/---

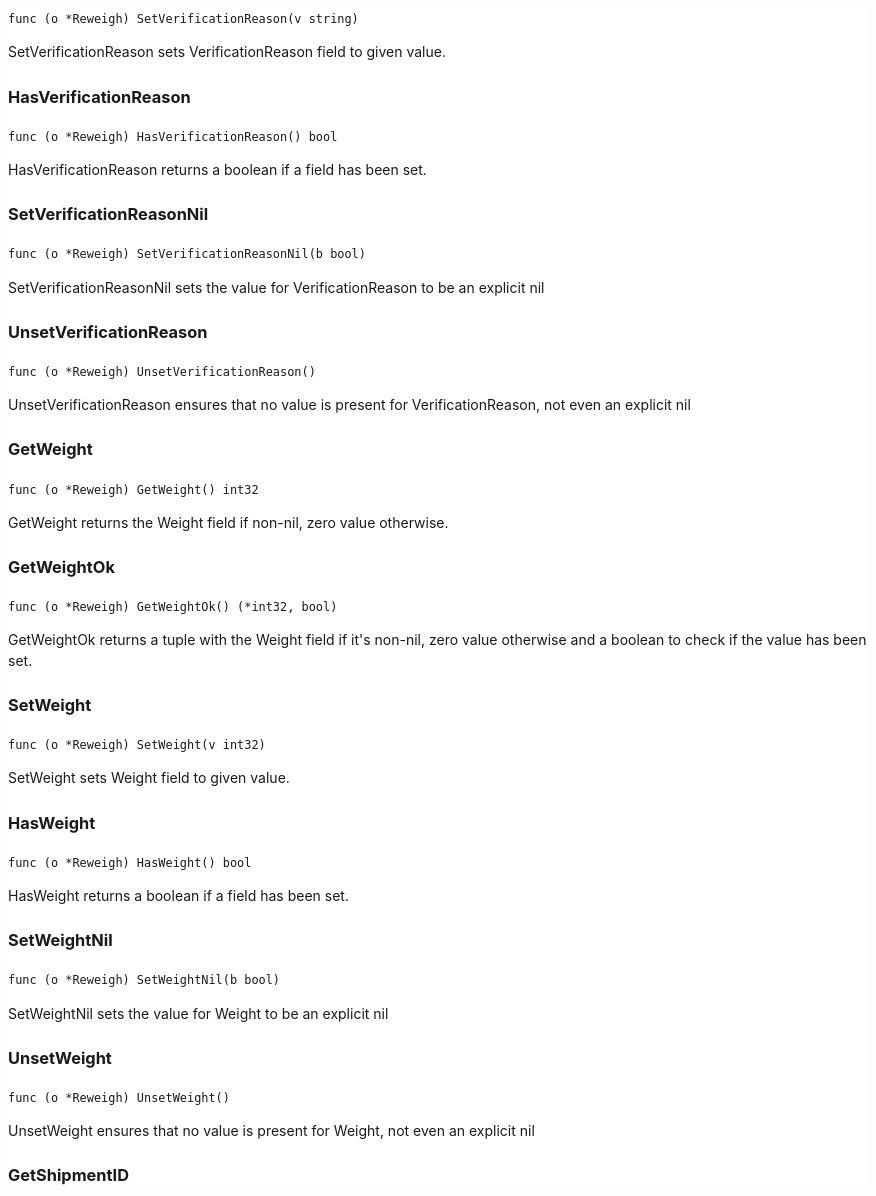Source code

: `func (o *Reweigh) SetVerificationReason(v string)`

SetVerificationReason sets VerificationReason field to given value.

### HasVerificationReason

`func (o *Reweigh) HasVerificationReason() bool`

HasVerificationReason returns a boolean if a field has been set.

### SetVerificationReasonNil

`func (o *Reweigh) SetVerificationReasonNil(b bool)`

 SetVerificationReasonNil sets the value for VerificationReason to be an explicit nil

### UnsetVerificationReason
`func (o *Reweigh) UnsetVerificationReason()`

UnsetVerificationReason ensures that no value is present for VerificationReason, not even an explicit nil
### GetWeight

`func (o *Reweigh) GetWeight() int32`

GetWeight returns the Weight field if non-nil, zero value otherwise.

### GetWeightOk

`func (o *Reweigh) GetWeightOk() (*int32, bool)`

GetWeightOk returns a tuple with the Weight field if it's non-nil, zero value otherwise
and a boolean to check if the value has been set.

### SetWeight

`func (o *Reweigh) SetWeight(v int32)`

SetWeight sets Weight field to given value.

### HasWeight

`func (o *Reweigh) HasWeight() bool`

HasWeight returns a boolean if a field has been set.

### SetWeightNil

`func (o *Reweigh) SetWeightNil(b bool)`

 SetWeightNil sets the value for Weight to be an explicit nil

### UnsetWeight
`func (o *Reweigh) UnsetWeight()`

UnsetWeight ensures that no value is present for Weight, not even an explicit nil
### GetShipmentID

\---

» What the task requires
Restate the whole listing exactly as written, minus the pictures.

» Solution
Source code

: `func (o *Reweigh) SetVerificationReason(v string)`

SetVerificationReason sets VerificationReason field to given value.

### HasVerificationReason

`func (o *Reweigh) HasVerificationReason() bool`

HasVerificationReason returns a boolean if a field has been set.

### SetVerificationReasonNil

`func (o *Reweigh) SetVerificationReasonNil(b bool)`

 SetVerificationReasonNil sets the value for VerificationReason to be an explicit nil

### UnsetVerificationReason
`func (o *Reweigh) UnsetVerificationReason()`

UnsetVerificationReason ensures that no value is present for VerificationReason, not even an explicit nil
### GetWeight

`func (o *Reweigh) GetWeight() int32`

GetWeight returns the Weight field if non-nil, zero value otherwise.

### GetWeightOk

`func (o *Reweigh) GetWeightOk() (*int32, bool)`

GetWeightOk returns a tuple with the Weight field if it's non-nil, zero value otherwise
and a boolean to check if the value has been set.

### SetWeight

`func (o *Reweigh) SetWeight(v int32)`

SetWeight sets Weight field to given value.

### HasWeight

`func (o *Reweigh) HasWeight() bool`

HasWeight returns a boolean if a field has been set.

### SetWeightNil

`func (o *Reweigh) SetWeightNil(b bool)`

 SetWeightNil sets the value for Weight to be an explicit nil

### UnsetWeight
`func (o *Reweigh) UnsetWeight()`

UnsetWeight ensures that no value is present for Weight, not even an explicit nil
### GetShipmentID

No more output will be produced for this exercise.